Nous savons qu'il faudra attendre longtemps avant que les stocks de poisson soient reconstitués, si jamais ils le sont. Nous savons que les pêcheurs et leurs collectivités ont besoin d'outils et de programmes pour les aider à se construire une nouvelle vie à l'extérieur des pêches. Par conséquent, le 19 juin 1998, nous avons annoncé le versement d'un montant supplémentaire de 730 millions de dollars dans le cadre d'un programme appelé Mesures de restructuration et d'adaptation pour l'industrie du poisson de fond de l'Atlantique. Parmi ces mesures, on compte un paiement forfaitaire final, le rachat des permis, des allocations de retraite anticipée, une aide à la mobilité, des programmes en matière d'emplois et une subvention salariale.
Jusqu'à maintenant, nous avons approuvé 145 projets temporaires de création d'emplois à Terre-Neuve, qui procureront du travail à 1 645 Canadiens. En Nouvelle-Écosse, nous avons déjà approuvé six projets créant 78 emplois.

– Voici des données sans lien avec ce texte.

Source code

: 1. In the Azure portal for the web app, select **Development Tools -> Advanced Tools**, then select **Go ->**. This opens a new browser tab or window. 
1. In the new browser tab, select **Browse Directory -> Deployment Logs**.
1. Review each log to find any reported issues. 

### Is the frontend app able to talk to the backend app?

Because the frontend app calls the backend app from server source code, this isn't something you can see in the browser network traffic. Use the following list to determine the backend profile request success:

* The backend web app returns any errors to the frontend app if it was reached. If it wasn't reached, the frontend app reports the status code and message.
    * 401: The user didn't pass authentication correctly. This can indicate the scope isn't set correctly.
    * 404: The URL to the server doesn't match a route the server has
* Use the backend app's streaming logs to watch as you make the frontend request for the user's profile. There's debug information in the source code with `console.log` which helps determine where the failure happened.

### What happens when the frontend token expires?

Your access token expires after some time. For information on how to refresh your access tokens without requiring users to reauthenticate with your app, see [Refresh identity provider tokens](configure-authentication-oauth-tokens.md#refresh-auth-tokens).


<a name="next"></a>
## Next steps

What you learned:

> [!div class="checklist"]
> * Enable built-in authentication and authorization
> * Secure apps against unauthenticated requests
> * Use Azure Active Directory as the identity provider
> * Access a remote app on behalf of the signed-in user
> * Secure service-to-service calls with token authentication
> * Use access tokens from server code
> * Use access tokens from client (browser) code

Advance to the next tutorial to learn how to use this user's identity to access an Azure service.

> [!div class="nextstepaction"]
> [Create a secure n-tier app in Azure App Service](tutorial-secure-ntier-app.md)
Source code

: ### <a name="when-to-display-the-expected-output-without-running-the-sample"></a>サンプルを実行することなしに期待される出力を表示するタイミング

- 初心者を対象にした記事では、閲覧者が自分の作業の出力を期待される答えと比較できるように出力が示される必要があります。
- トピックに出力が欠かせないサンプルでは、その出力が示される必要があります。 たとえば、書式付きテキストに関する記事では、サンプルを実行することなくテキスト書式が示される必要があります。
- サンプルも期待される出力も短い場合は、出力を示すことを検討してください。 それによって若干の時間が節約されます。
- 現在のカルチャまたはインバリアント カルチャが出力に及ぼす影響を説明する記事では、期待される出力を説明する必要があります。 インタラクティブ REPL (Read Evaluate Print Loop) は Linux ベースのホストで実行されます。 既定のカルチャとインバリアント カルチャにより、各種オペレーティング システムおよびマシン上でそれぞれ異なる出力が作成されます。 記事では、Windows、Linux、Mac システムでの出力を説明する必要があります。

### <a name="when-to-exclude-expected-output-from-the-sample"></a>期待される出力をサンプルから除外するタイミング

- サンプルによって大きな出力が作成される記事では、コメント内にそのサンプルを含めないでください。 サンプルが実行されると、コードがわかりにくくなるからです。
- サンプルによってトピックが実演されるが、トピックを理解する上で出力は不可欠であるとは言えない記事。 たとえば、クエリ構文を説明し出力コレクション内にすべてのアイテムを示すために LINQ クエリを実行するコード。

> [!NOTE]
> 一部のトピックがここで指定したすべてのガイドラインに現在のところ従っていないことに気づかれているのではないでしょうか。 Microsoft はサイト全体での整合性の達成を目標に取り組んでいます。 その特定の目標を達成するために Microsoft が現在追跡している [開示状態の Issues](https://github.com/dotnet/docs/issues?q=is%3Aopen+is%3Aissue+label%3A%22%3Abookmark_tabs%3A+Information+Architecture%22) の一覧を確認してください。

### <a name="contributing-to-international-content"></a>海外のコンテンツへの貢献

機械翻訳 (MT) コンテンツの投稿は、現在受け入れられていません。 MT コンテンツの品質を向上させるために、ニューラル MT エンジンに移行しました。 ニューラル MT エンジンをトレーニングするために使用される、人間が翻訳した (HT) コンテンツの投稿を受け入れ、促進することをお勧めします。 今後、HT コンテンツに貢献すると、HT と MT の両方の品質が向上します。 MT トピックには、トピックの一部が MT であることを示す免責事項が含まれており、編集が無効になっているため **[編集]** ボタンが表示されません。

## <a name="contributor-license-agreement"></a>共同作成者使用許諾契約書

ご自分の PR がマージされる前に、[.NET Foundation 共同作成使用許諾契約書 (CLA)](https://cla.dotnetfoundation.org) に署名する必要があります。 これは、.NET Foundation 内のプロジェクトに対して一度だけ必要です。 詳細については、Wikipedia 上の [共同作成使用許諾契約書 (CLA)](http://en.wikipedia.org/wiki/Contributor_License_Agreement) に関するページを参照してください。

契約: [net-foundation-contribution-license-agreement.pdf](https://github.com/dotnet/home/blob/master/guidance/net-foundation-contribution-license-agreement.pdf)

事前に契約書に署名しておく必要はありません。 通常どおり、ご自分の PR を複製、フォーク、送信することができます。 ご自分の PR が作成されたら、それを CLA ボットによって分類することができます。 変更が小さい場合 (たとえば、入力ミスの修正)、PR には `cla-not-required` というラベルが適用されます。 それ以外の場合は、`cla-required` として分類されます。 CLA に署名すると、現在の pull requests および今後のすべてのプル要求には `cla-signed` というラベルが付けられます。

En guise de conclusion, je tiens à donner l'assurance au député que le gouvernement du Canada ne se soustrait pas à sa responsabilité envers la population de la côte est. Au contraire, il consacre des millions de dollars à la côte est et au Québec pour aider les pêcheurs et toutes les personnes touchées à s'adapter aux bouleversements économiques.
C'est pour cette raison que le gouvernement est toujours déterminé à veiller à ce que tous les Canadiens, y compris les pêcheurs et les travailleurs d'usine, puissent planifier leur avenir.
Le président suppléant (M. McClelland): La motion d'ajournement étant adoptée d'office, la Chambre s'ajourne à 10 heures demain, conformément au paragraphe 24(1) du Règlement.